Подрежешь хулиганской финкой хаер в эмгэушной общаге,
перехватишь семицветной фенечкой заносчивый хвостик
на каких-нибудь новых или старых Гоголях
и зализанным станешь похож на буддистскую кошку,
поджимая уши и щурясь под рукой высшего разума.
Ты еще только-только ступил на проезжую часть
и прикольны тебе бронированные лимузины,
снующие мимо,
по кремлёвской брусчатке.
Ты держишься близко к огню.
Не к тому, от которого в радугах плавятся будни,
гравий, металл, электрички,
обретая предметность метафор
и осмысленный сдвиг подсознания в сторону майского утра,
когда всё очерчено солнцем, и видится именно тем, что и есть.

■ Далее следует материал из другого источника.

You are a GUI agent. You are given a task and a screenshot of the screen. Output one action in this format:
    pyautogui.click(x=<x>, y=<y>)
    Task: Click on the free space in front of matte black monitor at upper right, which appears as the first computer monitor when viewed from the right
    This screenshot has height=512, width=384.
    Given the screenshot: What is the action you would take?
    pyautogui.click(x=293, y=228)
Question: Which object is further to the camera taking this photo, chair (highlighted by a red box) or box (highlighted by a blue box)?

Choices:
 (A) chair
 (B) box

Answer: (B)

А другому огню, на который летят в белобрысом стенании славы,
подвигов, подлости, радости власти.
Страшный возраст. Когда из-под откинутой крышки Красной площади
из-за каждого, сука, ребра,
на колки в чёрном небе,
на блестящие шляпки сапожных гвоздей из подошвы вселенной,
занесенной над миром, который ты якобы любишь,
на рубиновые звёзды земного величия
навиваются медные нервы тебя – рояля,
для концерта последнего виртуоза прощальной юности.
Ждёшь маэстро, гудя от горячего бриза желаний,
от легчайшего дуновения памяти или предчувствия.
Только клавишу тронь,
и струна лопнет под молоточком, обитым кровавым бархатом,
следом – другая, и так – пронесётся восторг по венам,
разрывая в куски медовую алычу твоей драгоценной личности,
твоё алое алчное мясо и белые кости в неистовый бдзынь тирлибом.
Пурпурным туманом – сквозь жёлтые конусы фонаринных вышек,
расставленных по периметру тихого времени
для уюта и нервного содрогания
в позднем советском недоумении,
кружись потом тучками мошкары,
вспоминая с пискливой тоской
целостность прежнего тела
и даже почти интимную близость
сознания.
* * *
На таком вот исходе страстей,
где каждый когда-нибудь будет,
если там не бывал.
Как бы стар ты на выдохе не был,
следом вечно крадется кадриль обнаженной свободы,
чтоб на долю мгновенья впорхнуть в твои полые очи,
заискрить своё ню уйли-лю тирли-ли труль-ля-ля,
перед тем, может быть, как навсегда
оставить белые нитки нервов
щекотать пустоту.
Посмотрите, по небу плывут мёртвых глаз цеппелины.
Вот на том самом пылком во время распахнутом теле,
когда всё оно – слух (слышишь, словно прижимаешься ухом),
всё оно – зрение (видишь прикосновениями),
обоняние, нерв,
гусеница души, вывернутая шерстью наружу,
шевелишь волосками, покрытыми липкой росой,
хищное, многощупальцевое желание,
искрящее соками жизни.
Вот где-то там, в том самом начале,
как их принято называть, чувств,
глядя на себя, проплывшего по Москве-реке
блатовато прикушенным бычком Беломора.
Удачный прикус, позволявший раздувать паруса
папиросной бумаги. Воздушным змеем
поднимаешься над водой, пролетаешь несколько
набережных отблесков
и вписываешься в переливающуюся волну
напротив приснопамятного бассейна Москва,
на зависть ждущим от бога погоды
сёрферам запоздалой веры.
Лживо утверждать, что ты тогда
был только настороженной гусеницей,
шарящей в переулках московского климата, который...
Особенно вечерами… есть в них ласковая позолоченность,
заунывная тишина по касательной мечущегося Садового,
перемигивание бессмысленных светофоров
на полированном асфальте,
чистота незримой солнечности московской ночи.
Когда-то от Москвы исходило нежное телесное тепло,
вдыхая которое, хотелось жить.
Ты любим! Тель-Авив! Ты любим, пока жив! Телави! Ты влюблен!